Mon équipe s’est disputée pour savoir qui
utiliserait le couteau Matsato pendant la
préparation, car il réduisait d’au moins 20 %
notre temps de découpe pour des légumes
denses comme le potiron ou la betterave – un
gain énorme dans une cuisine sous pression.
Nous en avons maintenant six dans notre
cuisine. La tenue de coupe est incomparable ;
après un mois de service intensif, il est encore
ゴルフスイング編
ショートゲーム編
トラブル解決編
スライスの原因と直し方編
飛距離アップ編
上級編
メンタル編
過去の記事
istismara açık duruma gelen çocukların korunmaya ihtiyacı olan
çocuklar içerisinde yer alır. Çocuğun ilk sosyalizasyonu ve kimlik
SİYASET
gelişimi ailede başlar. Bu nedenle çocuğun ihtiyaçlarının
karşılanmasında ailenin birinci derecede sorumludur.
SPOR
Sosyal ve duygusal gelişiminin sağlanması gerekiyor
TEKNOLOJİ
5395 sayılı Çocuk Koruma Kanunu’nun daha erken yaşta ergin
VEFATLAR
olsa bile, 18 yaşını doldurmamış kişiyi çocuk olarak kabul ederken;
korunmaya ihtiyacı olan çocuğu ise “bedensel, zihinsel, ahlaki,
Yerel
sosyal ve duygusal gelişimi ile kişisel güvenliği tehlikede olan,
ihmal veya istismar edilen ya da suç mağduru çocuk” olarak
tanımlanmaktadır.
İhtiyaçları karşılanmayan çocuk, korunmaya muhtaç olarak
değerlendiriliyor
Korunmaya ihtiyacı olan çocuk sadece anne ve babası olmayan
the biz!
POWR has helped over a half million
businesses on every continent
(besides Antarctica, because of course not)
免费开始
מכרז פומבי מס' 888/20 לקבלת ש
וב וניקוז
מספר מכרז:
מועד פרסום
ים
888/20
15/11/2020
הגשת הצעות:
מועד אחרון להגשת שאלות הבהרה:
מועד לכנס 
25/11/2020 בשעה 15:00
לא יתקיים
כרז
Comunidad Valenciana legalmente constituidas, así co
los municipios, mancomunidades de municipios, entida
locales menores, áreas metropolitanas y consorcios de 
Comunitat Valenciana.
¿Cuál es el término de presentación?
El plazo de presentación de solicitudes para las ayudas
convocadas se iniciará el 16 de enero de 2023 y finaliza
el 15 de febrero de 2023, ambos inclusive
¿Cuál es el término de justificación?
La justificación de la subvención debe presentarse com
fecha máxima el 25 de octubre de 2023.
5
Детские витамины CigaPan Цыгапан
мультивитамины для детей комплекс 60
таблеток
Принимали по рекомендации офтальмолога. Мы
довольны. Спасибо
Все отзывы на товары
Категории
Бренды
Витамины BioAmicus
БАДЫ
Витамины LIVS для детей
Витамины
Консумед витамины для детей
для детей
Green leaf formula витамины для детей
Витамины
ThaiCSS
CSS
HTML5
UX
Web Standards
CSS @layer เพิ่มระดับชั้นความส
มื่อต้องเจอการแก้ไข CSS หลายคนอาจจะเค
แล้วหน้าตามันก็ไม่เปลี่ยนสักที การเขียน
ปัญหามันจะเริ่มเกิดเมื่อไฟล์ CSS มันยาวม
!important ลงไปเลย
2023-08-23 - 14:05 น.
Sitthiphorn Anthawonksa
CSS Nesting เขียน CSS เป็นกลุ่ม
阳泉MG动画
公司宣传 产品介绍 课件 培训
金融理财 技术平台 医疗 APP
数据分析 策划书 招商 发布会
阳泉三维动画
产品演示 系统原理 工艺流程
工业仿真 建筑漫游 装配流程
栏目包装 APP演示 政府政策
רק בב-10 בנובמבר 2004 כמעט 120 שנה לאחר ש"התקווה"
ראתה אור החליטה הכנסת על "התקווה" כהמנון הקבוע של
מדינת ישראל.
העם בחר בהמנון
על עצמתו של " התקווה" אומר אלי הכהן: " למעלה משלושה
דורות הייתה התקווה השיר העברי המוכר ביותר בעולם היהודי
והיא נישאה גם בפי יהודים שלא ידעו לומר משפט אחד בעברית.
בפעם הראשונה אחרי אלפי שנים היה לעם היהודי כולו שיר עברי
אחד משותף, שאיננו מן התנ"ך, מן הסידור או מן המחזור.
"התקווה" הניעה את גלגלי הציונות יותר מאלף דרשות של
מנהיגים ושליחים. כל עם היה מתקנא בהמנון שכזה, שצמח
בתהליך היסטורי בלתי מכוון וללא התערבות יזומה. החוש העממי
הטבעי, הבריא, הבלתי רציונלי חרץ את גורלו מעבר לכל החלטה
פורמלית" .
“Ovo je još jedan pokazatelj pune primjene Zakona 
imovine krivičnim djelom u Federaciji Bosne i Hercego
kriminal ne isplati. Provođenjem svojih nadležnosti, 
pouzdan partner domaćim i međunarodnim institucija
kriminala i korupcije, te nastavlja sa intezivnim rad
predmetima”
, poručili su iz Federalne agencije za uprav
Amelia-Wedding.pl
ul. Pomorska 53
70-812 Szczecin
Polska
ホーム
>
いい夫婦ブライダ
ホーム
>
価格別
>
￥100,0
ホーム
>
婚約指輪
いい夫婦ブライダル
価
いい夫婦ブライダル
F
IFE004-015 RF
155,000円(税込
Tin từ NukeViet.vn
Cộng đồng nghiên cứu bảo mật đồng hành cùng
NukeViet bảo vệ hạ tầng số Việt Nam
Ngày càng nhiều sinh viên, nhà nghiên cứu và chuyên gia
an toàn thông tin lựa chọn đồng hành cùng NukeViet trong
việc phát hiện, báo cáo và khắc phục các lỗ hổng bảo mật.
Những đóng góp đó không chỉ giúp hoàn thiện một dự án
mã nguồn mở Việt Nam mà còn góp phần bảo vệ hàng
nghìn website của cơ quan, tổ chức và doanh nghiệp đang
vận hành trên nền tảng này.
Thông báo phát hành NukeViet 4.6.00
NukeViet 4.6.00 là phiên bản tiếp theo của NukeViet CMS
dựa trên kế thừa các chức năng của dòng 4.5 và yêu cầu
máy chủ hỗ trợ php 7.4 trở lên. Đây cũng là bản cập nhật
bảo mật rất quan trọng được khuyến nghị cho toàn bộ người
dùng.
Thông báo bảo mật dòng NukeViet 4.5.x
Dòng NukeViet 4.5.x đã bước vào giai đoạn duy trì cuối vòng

□ □ □

• [YOUR INSTRUCTIONS]
Express the text of all the items above as a Markdown table with the columns Row and Line, giving each line its own numbered row in order and leaving out blank lines.

• [EXERCISE OUTPUT]
| Row | Line |
|---|---|
| 1 | Mon équipe s’est disputée pour savoir qui |
| 2 | utiliserait le couteau Matsato pendant la |
| 3 | préparation, car il réduisait d’au moins 20 % |
| 4 | notre temps de découpe pour des légumes |
| 5 | denses comme le potiron ou la betterave – un |
| 6 | gain énorme dans une cuisine sous pression. |
| 7 | Nous en avons maintenant six dans notre |
| 8 | cuisine. La tenue de coupe est incomparable ; |
| 9 | après un mois de service intensif, il est encore |
| 10 | ゴルフスイング編 |
| 11 | ショートゲーム編 |
| 12 | トラブル解決編 |
| 13 | スライスの原因と直し方編 |
| 14 | 飛距離アップ編 |
| 15 | 上級編 |
| 16 | メンタル編 |
| 17 | 過去の記事 |
| 18 | istismara açık duruma gelen çocukların korunmaya ihtiyacı olan |
| 19 | çocuklar içerisinde yer alır. Çocuğun ilk sosyalizasyonu ve kimlik |
| 20 | SİYASET |
| 21 | gelişimi ailede başlar. Bu nedenle çocuğun ihtiyaçlarının |
| 22 | karşılanmasında ailenin birinci derecede sorumludur. |
| 23 | SPOR |
| 24 | Sosyal ve duygusal gelişiminin sağlanması gerekiyor |
| 25 | TEKNOLOJİ |
| 26 | 5395 sayılı Çocuk Koruma Kanunu’nun daha erken yaşta ergin |
| 27 | VEFATLAR |
| 28 | olsa bile, 18 yaşını doldurmamış kişiyi çocuk olarak kabul ederken; |
| 29 | korunmaya ihtiyacı olan çocuğu ise “bedensel, zihinsel, ahlaki, |
| 30 | Yerel |
| 31 | sosyal ve duygusal gelişimi ile kişisel güvenliği tehlikede olan, |
| 32 | ihmal veya istismar edilen ya da suç mağduru çocuk” olarak |
| 33 | tanımlanmaktadır. |
| 34 | İhtiyaçları karşılanmayan çocuk, korunmaya muhtaç olarak |
| 35 | değerlendiriliyor |
| 36 | Korunmaya ihtiyacı olan çocuk sadece anne ve babası olmayan |
| 37 | the biz! |
| 38 | POWR has helped over a half million |
| 39 | businesses on every continent |
| 40 | (besides Antarctica, because of course not) |
| 41 | 免费开始 |
| 42 | מכרז פומבי מס' 888/20 לקבלת ש |
| 43 | וב וניקוז |
| 44 | מספר מכרז: |
| 45 | מועד פרסום |
| 46 | ים |
| 47 | 888/20 |
| 48 | 15/11/2020 |
| 49 | הגשת הצעות: |
| 50 | מועד אחרון להגשת שאלות הבהרה: |
| 51 | מועד לכנס  |
| 52 | 25/11/2020 בשעה 15:00 |
| 53 | לא יתקיים |
| 54 | כרז |
| 55 | Comunidad Valenciana legalmente constituidas, así co |
| 56 | los municipios, mancomunidades de municipios, entida |
| 57 | locales menores, áreas metropolitanas y consorcios de  |
| 58 | Comunitat Valenciana. |
| 59 | ¿Cuál es el término de presentación? |
| 60 | El plazo de presentación de solicitudes para las ayudas |
| 61 | convocadas se iniciará el 16 de enero de 2023 y finaliza |
| 62 | el 15 de febrero de 2023, ambos inclusive |
| 63 | ¿Cuál es el término de justificación? |
| 64 | La justificación de la subvención debe presentarse com |
| 65 | fecha máxima el 25 de octubre de 2023. |
| 66 | 5 |
| 67 | Детские витамины CigaPan Цыгапан |
| 68 | мультивитамины для детей комплекс 60 |
| 69 | таблеток |
| 70 | Принимали по рекомендации офтальмолога. Мы |
| 71 | довольны. Спасибо |
| 72 | Все отзывы на товары |
| 73 | Категории |
| 74 | Бренды |
| 75 | Витамины BioAmicus |
| 76 | БАДЫ |
| 77 | Витамины LIVS для детей |
| 78 | Витамины |
| 79 | Консумед витамины для детей |
| 80 | для детей |
| 81 | Green leaf formula витамины для детей |
| 82 | Витамины |
| 83 | ThaiCSS |
| 84 | CSS |
| 85 | HTML5 |
| 86 | UX |
| 87 | Web Standards |
| 88 | CSS @layer เพิ่มระดับชั้นความส |
| 89 | มื่อต้องเจอการแก้ไข CSS หลายคนอาจจะเค |
| 90 | แล้วหน้าตามันก็ไม่เปลี่ยนสักที การเขียน |
| 91 | ปัญหามันจะเริ่มเกิดเมื่อไฟล์ CSS มันยาวม |
| 92 | !important ลงไปเลย |
| 93 | 2023-08-23 - 14:05 น. |
| 94 | Sitthiphorn Anthawonksa |
| 95 | CSS Nesting เขียน CSS เป็นกลุ่ม |
| 96 | 阳泉MG动画 |
| 97 | 公司宣传 产品介绍 课件 培训 |
| 98 | 金融理财 技术平台 医疗 APP |
| 99 | 数据分析 策划书 招商 发布会 |
| 100 | 阳泉三维动画 |
| 101 | 产品演示 系统原理 工艺流程 |
| 102 | 工业仿真 建筑漫游 装配流程 |
| 103 | 栏目包装 APP演示 政府政策 |
| 104 | רק בב-10 בנובמבר 2004 כמעט 120 שנה לאחר ש"התקווה" |
| 105 | ראתה אור החליטה הכנסת על "התקווה" כהמנון הקבוע של |
| 106 | מדינת ישראל. |
| 107 | העם בחר בהמנון |
| 108 | על עצמתו של " התקווה" אומר אלי הכהן: " למעלה משלושה |
| 109 | דורות הייתה התקווה השיר העברי המוכר ביותר בעולם היהודי |
| 110 | והיא נישאה גם בפי יהודים שלא ידעו לומר משפט אחד בעברית. |
| 111 | בפעם הראשונה אחרי אלפי שנים היה לעם היהודי כולו שיר עברי |
| 112 | אחד משותף, שאיננו מן התנ"ך, מן הסידור או מן המחזור. |
| 113 | "התקווה" הניעה את גלגלי הציונות יותר מאלף דרשות של |
| 114 | מנהיגים ושליחים. כל עם היה מתקנא בהמנון שכזה, שצמח |
| 115 | בתהליך היסטורי בלתי מכוון וללא התערבות יזומה. החוש העממי |
| 116 | הטבעי, הבריא, הבלתי רציונלי חרץ את גורלו מעבר לכל החלטה |
| 117 | פורמלית" . |
| 118 | “Ovo je još jedan pokazatelj pune primjene Zakona  |
| 119 | imovine krivičnim djelom u Federaciji Bosne i Hercego |
| 120 | kriminal ne isplati. Provođenjem svojih nadležnosti,  |
| 121 | pouzdan partner domaćim i međunarodnim institucija |
| 122 | kriminala i korupcije, te nastavlja sa intezivnim rad |
| 123 | predmetima” |
| 124 | , poručili su iz Federalne agencije za uprav |
| 125 | Amelia-Wedding.pl |
| 126 | ul. Pomorska 53 |
| 127 | 70-812 Szczecin |
| 128 | Polska |
| 129 | ホーム |
| 130 | > |
| 131 | いい夫婦ブライダ |
| 132 | ホーム |
| 133 | > |
| 134 | 価格別 |
| 135 | > |
| 136 | ￥100,0 |
| 137 | ホーム |
| 138 | > |
| 139 | 婚約指輪 |
| 140 | いい夫婦ブライダル |
| 141 | 価 |
| 142 | いい夫婦ブライダル |
| 143 | F |
| 144 | IFE004-015 RF |
| 145 | 155,000円(税込 |
| 146 | Tin từ NukeViet.vn |
| 147 | Cộng đồng nghiên cứu bảo mật đồng hành cùng |
| 148 | NukeViet bảo vệ hạ tầng số Việt Nam |
| 149 | Ngày càng nhiều sinh viên, nhà nghiên cứu và chuyên gia |
| 150 | an toàn thông tin lựa chọn đồng hành cùng NukeViet trong |
| 151 | việc phát hiện, báo cáo và khắc phục các lỗ hổng bảo mật. |
| 152 | Những đóng góp đó không chỉ giúp hoàn thiện một dự án |
| 153 | mã nguồn mở Việt Nam mà còn góp phần bảo vệ hàng |
| 154 | nghìn website của cơ quan, tổ chức và doanh nghiệp đang |
| 155 | vận hành trên nền tảng này. |
| 156 | Thông báo phát hành NukeViet 4.6.00 |
| 157 | NukeViet 4.6.00 là phiên bản tiếp theo của NukeViet CMS |
| 158 | dựa trên kế thừa các chức năng của dòng 4.5 và yêu cầu |
| 159 | máy chủ hỗ trợ php 7.4 trở lên. Đây cũng là bản cập nhật |
| 160 | bảo mật rất quan trọng được khuyến nghị cho toàn bộ người |
| 161 | dùng. |
| 162 | Thông báo bảo mật dòng NukeViet 4.5.x |
| 163 | Dòng NukeViet 4.5.x đã bước vào giai đoạn duy trì cuối vòng |